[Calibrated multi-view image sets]
========================================

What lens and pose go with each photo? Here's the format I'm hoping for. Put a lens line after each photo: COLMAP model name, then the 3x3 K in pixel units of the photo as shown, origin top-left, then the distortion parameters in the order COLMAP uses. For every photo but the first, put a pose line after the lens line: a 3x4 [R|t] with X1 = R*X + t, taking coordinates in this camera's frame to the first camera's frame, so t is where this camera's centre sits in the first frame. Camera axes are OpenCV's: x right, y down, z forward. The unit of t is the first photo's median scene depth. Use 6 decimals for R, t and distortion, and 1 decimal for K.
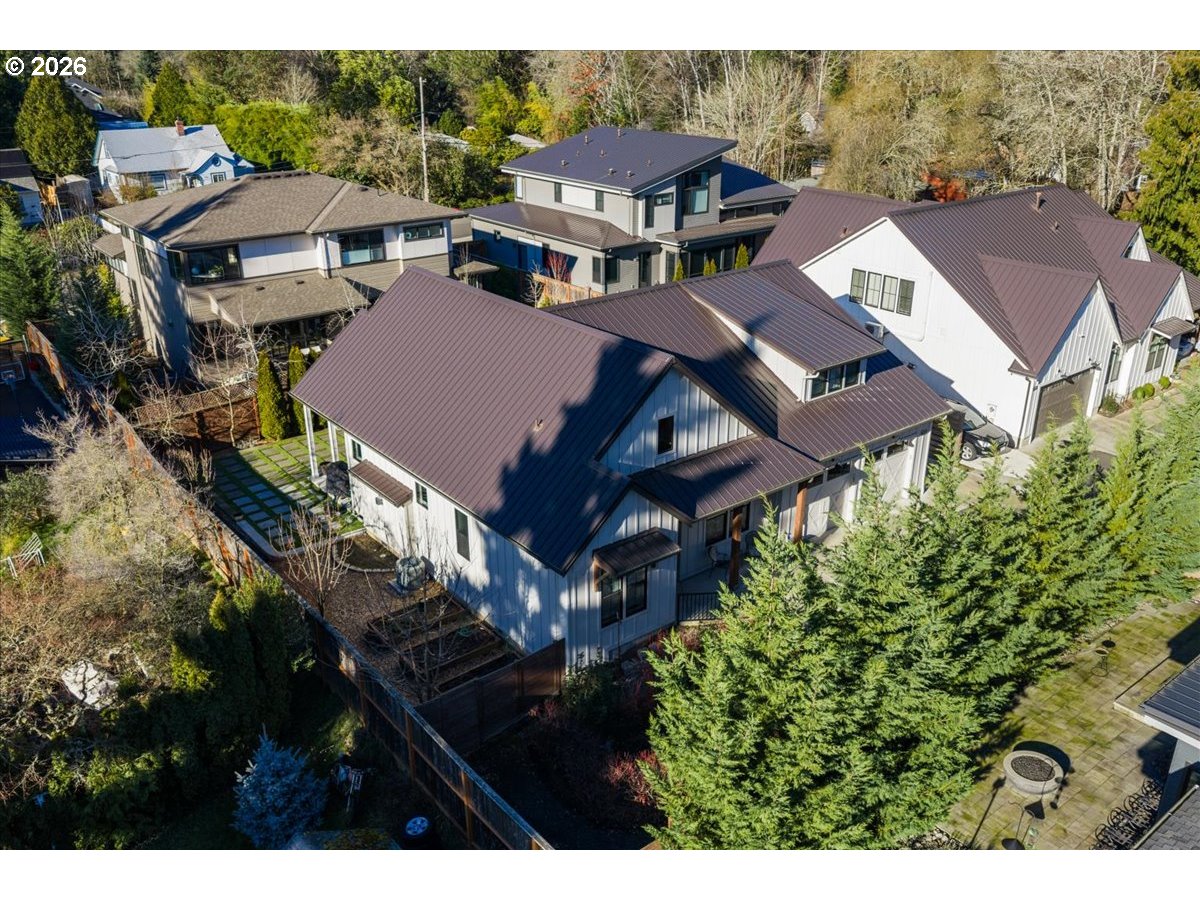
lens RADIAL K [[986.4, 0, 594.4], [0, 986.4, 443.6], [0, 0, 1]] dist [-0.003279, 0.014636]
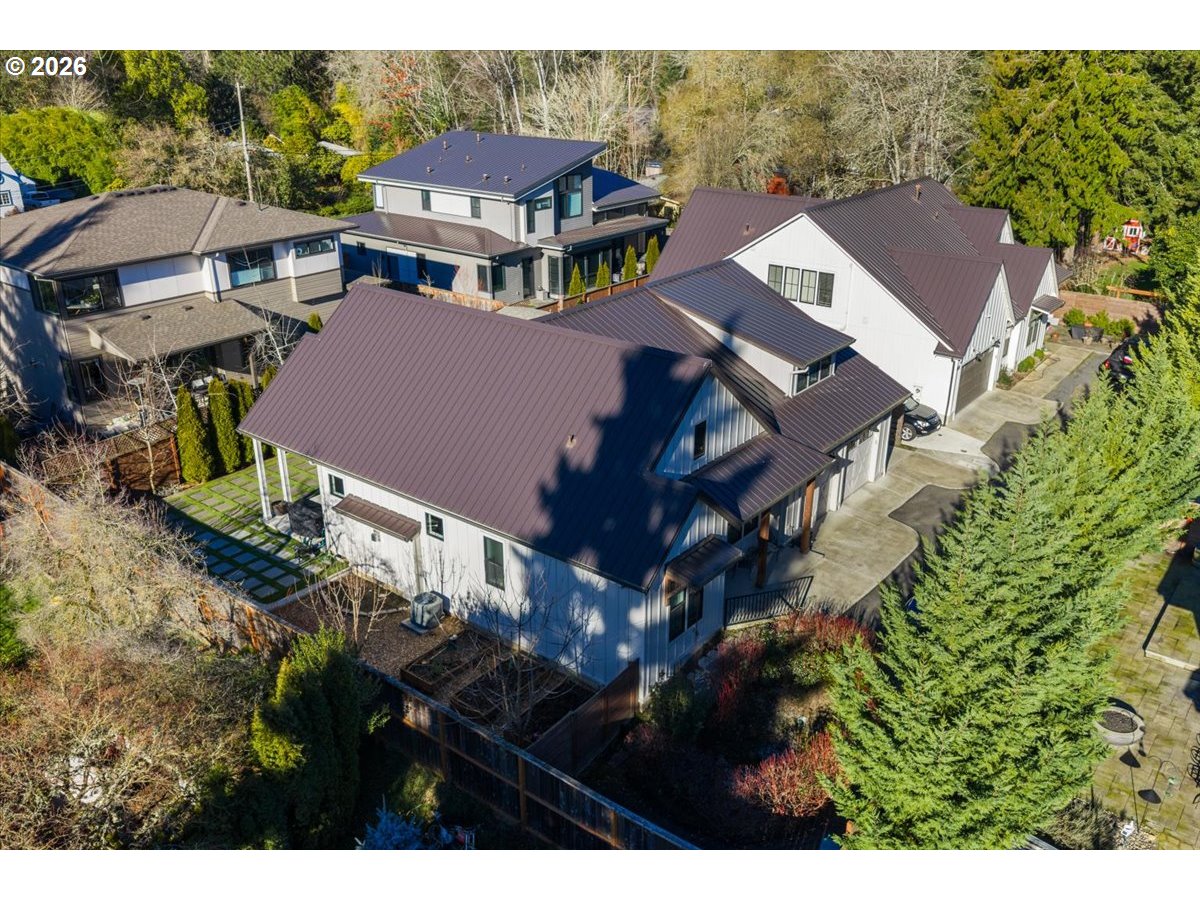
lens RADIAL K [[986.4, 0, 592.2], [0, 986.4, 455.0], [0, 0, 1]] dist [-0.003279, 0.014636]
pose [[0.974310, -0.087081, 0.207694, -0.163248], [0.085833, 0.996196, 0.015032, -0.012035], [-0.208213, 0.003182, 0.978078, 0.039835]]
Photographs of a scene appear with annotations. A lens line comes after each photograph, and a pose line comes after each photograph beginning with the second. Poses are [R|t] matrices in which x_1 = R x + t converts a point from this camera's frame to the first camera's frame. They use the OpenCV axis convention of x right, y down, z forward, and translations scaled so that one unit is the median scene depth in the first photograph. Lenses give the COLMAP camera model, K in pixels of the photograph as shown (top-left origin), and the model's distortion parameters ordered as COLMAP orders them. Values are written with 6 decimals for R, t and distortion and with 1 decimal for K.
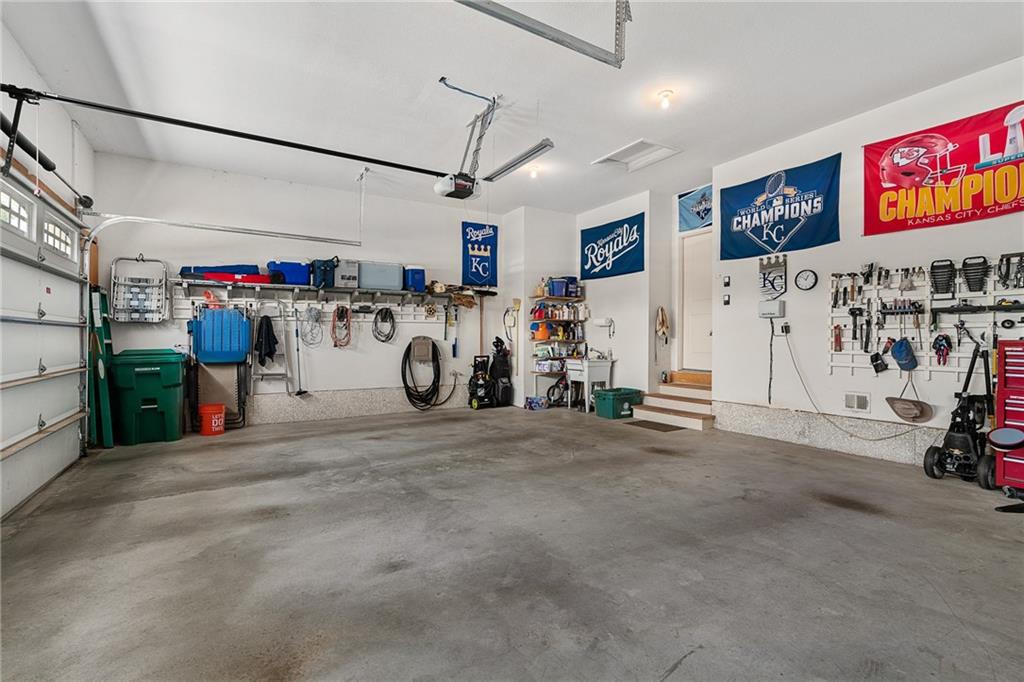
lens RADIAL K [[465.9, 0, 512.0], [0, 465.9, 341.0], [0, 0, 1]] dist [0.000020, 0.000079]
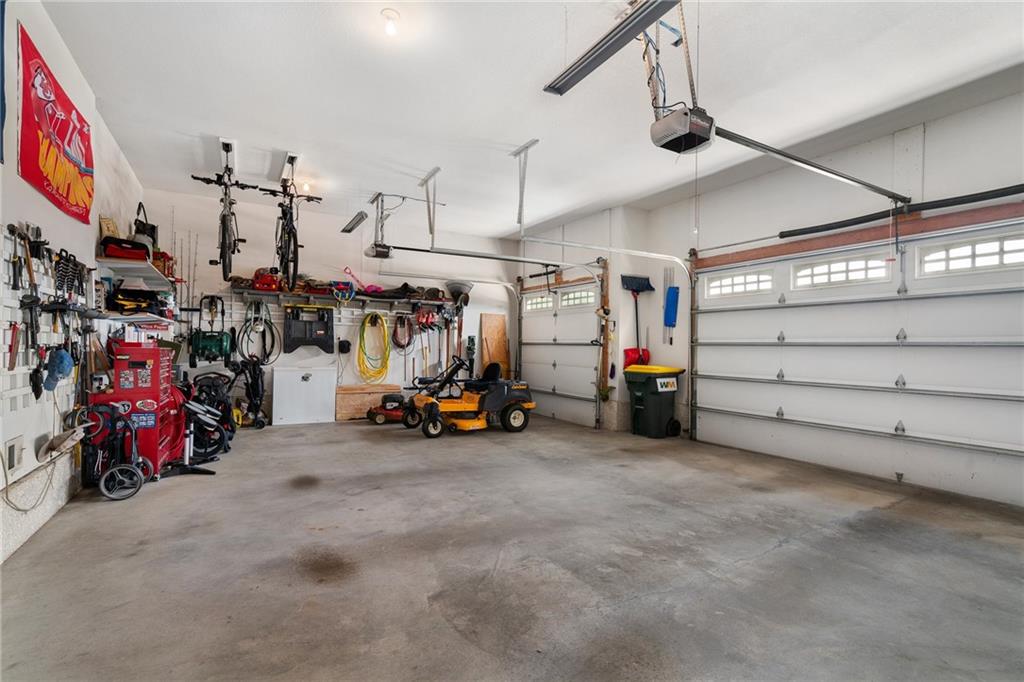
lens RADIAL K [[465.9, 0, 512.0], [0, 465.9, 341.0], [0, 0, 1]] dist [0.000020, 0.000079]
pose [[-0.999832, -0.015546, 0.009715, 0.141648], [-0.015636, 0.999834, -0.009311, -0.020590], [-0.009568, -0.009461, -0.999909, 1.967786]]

========================================

- What you will do -
Beginning with the line where "Photographs of a" appears, restate word for word every line down to the last one in the data, but keep the pictures out.

- Written answer -
Photographs of a scene appear with annotations. A lens line comes after each photograph, and a pose line comes after each photograph beginning with the second. Poses are [R|t] matrices in which x_1 = R x + t converts a point from this camera's frame to the first camera's frame. They use the OpenCV axis convention of x right, y down, z forward, and translations scaled so that one unit is the median scene depth in the first photograph. Lenses give the COLMAP camera model, K in pixels of the photograph as shown (top-left origin), and the model's distortion parameters ordered as COLMAP orders them. Values are written with 6 decimals for R, t and distortion and with 1 decimal for K.
lens RADIAL K [[465.9, 0, 512.0], [0, 465.9, 341.0], [0, 0, 1]] dist [0.000020, 0.000079]
lens RADIAL K [[465.9, 0, 512.0], [0, 465.9, 341.0], [0, 0, 1]] dist [0.000020, 0.000079]
pose [[-0.999832, -0.015546, 0.009715, 0.141648], [-0.015636, 0.999834, -0.009311, -0.020590], [-0.009568, -0.009461, -0.999909, 1.967786]]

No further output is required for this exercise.